Rangel Alves da Costa*
Enquanto algumas tradições juninas vão
rareando ou sumindo, outros usos vão tentando se manter a todo custo, e a cada
ano se mostrando até mais persistentes. Este é o caso das alpercatas de couro
cru, de tiras mais finas e solado pouco resistente, também chamadas
priquitinhas.
Não há que duvidar que o nome da sandália
surgiu de forma mal intencionada. Mas de qualquer modo não há São João ou São
Pedro sem priquitinha e não há festança do mês onde ela não seja avistada,
cheirando ou não, moldurando os pés nordestinos. Assim como a roupa florida, a
camisa listrada, o chapéu, a fogueira, o rojão, a sanfona, a canjica, o forró e
o quentão, a priquitinha cheira mesmo é a prazer junino, a festança, a diversão
caipira. Mas muitos usam a qualquer tempo, pelo simples conforto que ela
proporciona.
Todo nordestino conhece e gosta de uma
priquitinha, principalmente por possuir a feição caipira apropriada ao período
junino, ser muito mais leve que as autênticas “aprecatas” de couro cru e também
pelo preço bem mais acessível. Tais características a torna muito utilizada
pelos quadrilheiros e pela juventude quando se enfeita para os forrós e outros
festejos juninos. Por ser oferecida pelas ruas, esquinas e através de
ambulantes, e de todos os tamanhos, não há pai que não se sinta atraído por uma
para o seu pequenino.
Os livros e dicionários conceituam de maneira
diversificada a priquitinha, ora de modo correto ora de modo depreciativo ou
jocoso. Afirmam ser uma sandália típica
nordestina feita de couro cru, mas também o nome dado a uma sandália
malcheirosa e muito em voga entre os nordestinos. É a sandália feita
artesanalmente e vendida no período junino, de aparência atraente, porém com um
cheiro não muito agradável. E ainda que é o apelido de uma sandália fedorenta.

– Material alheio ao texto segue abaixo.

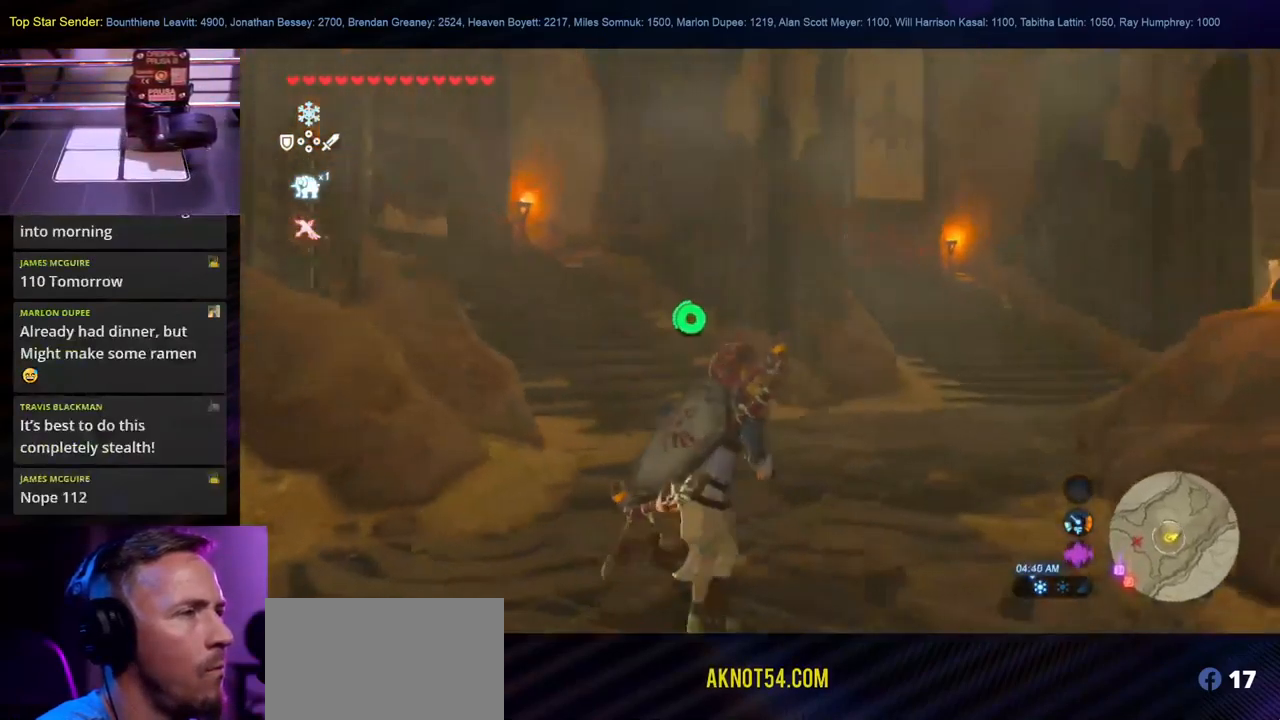
{"buttons": [], "left_stick": "up-right", "right_stick": "up-left", "events": [[267, "right_stick", "up-left"]]}
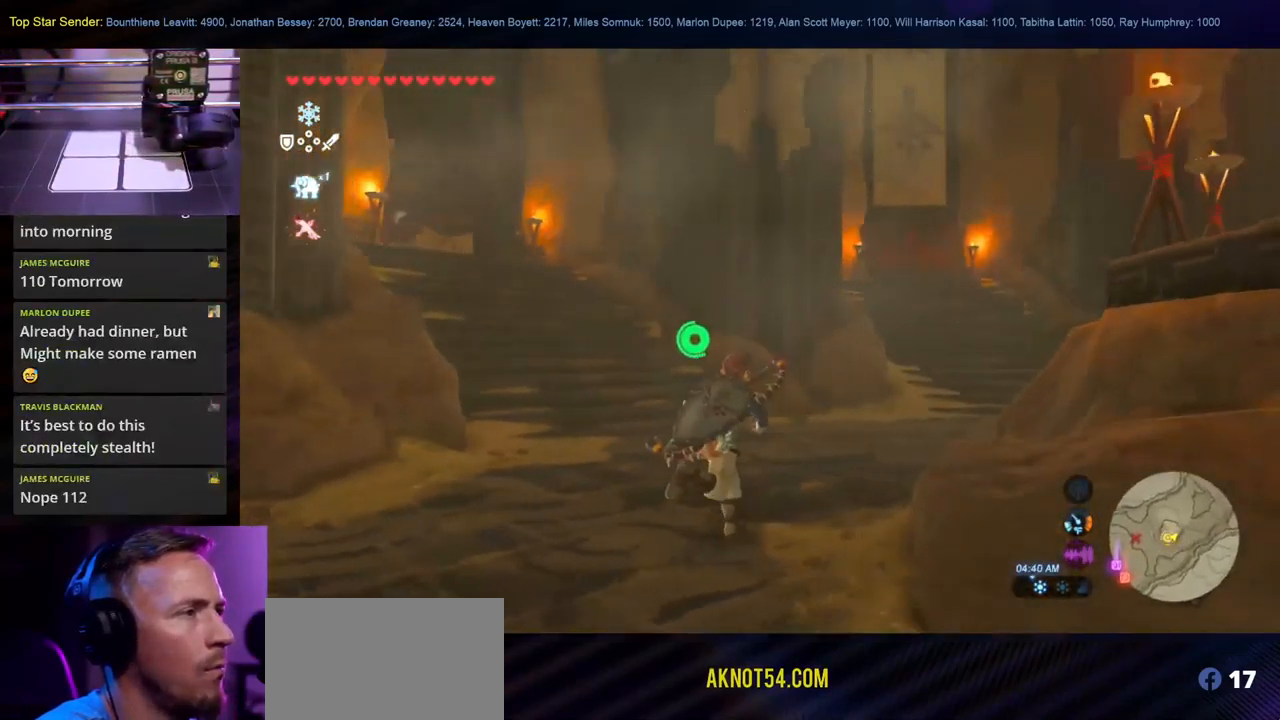
{"buttons": [], "left_stick": "up-right", "right_stick": "center", "events": [[83, "right_stick", "center"], [150, "B", "down"], [333, "B", "up"]]}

Com efeito, a priquitinha é malcheirosa,
principalmente se feita realmente de couro cru, ainda que com correias muito
mais finas que as alpercatas nordestinas de uso comum na região sertaneja. Todo
chinelo de couro é fedido, e quando o couro está novo então. Quando molhado
fica ainda pior, com cheiro quase insuportável. Como o mês de junho é sempre
propício a fortes chuvaradas, então muita priquitinha malcheirosa vai passando
pelas ruas ou chinelando pelos salões e arraiás.
Neste período do ano, Aracaju se vê
completamente tomada por vendedores destas sandálias, algo como uma invasão das
priquitinhas. Mesmo que pelos mercados existam tais chinelos em profusão, os
ambulantes chegam com tamanho número de sandálias que mais parece a maior
novidade do mundo, um modismo atraente a todos. E um amigo já afirmou que o
número de priquitinhas pelas ruas é tão grande que daria dois pares para cada
pé de aracajuano. Não há esquina ou lugar que não se encontre um forasteiro com
uma penca inteira de couro cru de todos os tamanhos.
Os vendedores são todos forasteiros,
geralmente da Bahia, chegados diretamente de Caldas do Jorro, no município de
Tucano, além de outros municípios de grande produção artesanal baseada no
couro. Chegam em ônibus lotados, alugam quartos pelos centros da cidade, onde
cada aposento recebe cerca de dez vendedores que se instalam como podem, e a
partir daí a cidade se enche desse produto junino. O preço até que é acessível
para uma priquitinha bonita, novinha e atraente.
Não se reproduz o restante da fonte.